Activity ->
Return, word for word, the part of the article on pension commutations starting with "The demand for" and going on through "dogging the country.".

Excerpt ->
SOURCE: The Herald

THE Insurance and Pension Commission (IPEC) says the number of people willing to give up part of their pensions in order to receive a lump sum payment has significantly increased as a result of failure by retrenched members to secure sustainable regular income. In a note to its members, IPEC said ‘…As such, the requests by “desperate” members to commute their pensions have inevitably led to the need to review the current regulations on commutations. This is to enhance value realised by exiting fund members through broadening the criteria used for approval of commutations. At the same time this will ensure the protection of the interests of remaining pension fund members…’ The revision will also reduce the turnaround time in the processing of applications for commutation. Applicants who qualify for commutation under the proposed regulations should have been retrenched or retired three years prior to the date of application.

The demand for commutation has been necessitated by an increase in members of member of pension funds being laid off. In addition, the aftermath of the last year’s court ruling and failure by retrenched members to secure sustainable regular income has accelerated the requests for commutation. Last year the Supreme Court ruled that employers can terminate contracts on three-months notice. The law was changed soon afterwards by Parliament but in the gap some employers took advantage of the ruling and laid off redundant workforce. Many laid off workers have been unable to secure new jobs. The economy has also been unable to generate new jobs due to low levels of investments and unfavorable FDI conditions dogging the country.

Extracted entries ->
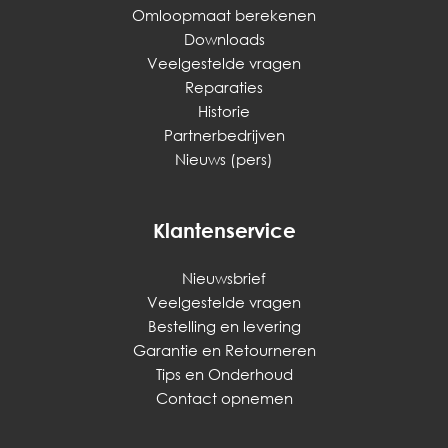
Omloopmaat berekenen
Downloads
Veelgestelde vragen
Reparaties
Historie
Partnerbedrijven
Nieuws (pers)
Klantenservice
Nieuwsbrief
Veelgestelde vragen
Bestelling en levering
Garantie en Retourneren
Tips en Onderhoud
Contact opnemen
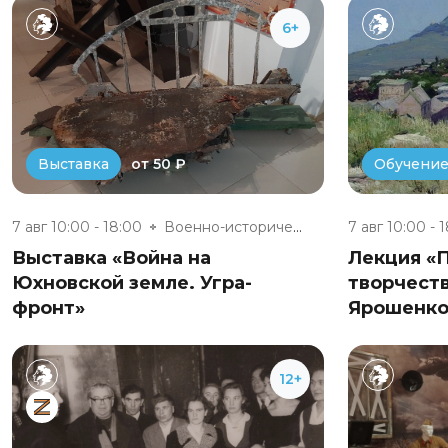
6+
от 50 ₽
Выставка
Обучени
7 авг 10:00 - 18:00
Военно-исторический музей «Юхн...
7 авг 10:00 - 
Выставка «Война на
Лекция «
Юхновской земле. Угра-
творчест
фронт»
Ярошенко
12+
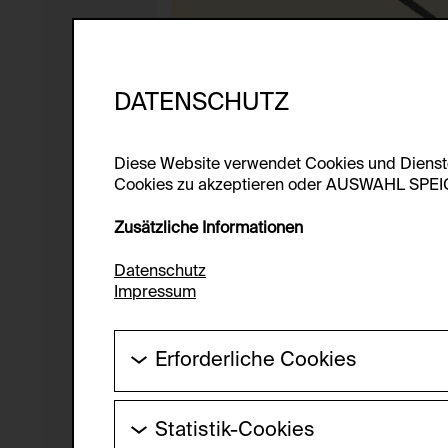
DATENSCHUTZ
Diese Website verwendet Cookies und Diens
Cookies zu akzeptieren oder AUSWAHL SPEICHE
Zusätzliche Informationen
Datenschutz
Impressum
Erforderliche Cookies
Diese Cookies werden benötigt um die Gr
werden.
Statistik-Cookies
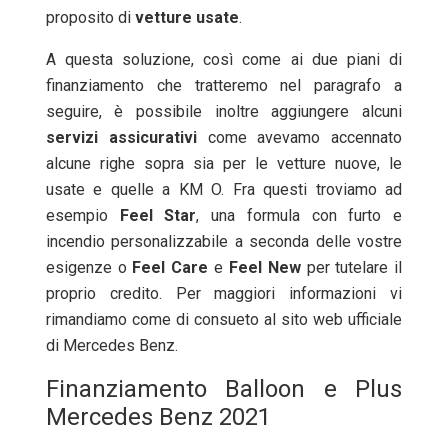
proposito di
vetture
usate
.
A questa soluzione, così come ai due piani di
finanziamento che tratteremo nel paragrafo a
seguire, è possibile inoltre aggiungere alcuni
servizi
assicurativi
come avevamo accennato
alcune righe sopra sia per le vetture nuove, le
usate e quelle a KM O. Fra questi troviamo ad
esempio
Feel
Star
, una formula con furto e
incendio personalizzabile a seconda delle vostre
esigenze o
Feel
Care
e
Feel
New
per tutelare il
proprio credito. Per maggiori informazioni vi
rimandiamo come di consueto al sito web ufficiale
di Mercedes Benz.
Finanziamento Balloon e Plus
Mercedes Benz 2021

...

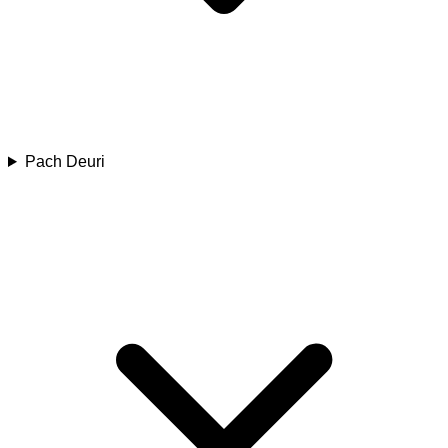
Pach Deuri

Final answer ->
The demand for commutation has been necessitated by an increase in members of member of pension funds being laid off. In addition, the aftermath of the last year’s court ruling and failure by retrenched members to secure sustainable regular income has accelerated the requests for commutation. Last year the Supreme Court ruled that employers can terminate contracts on three-months notice. The law was changed soon afterwards by Parliament but in the gap some employers took advantage of the ruling and laid off redundant workforce. Many laid off workers have been unable to secure new jobs. The economy has also been unable to generate new jobs due to low levels of investments and unfavorable FDI conditions dogging the country.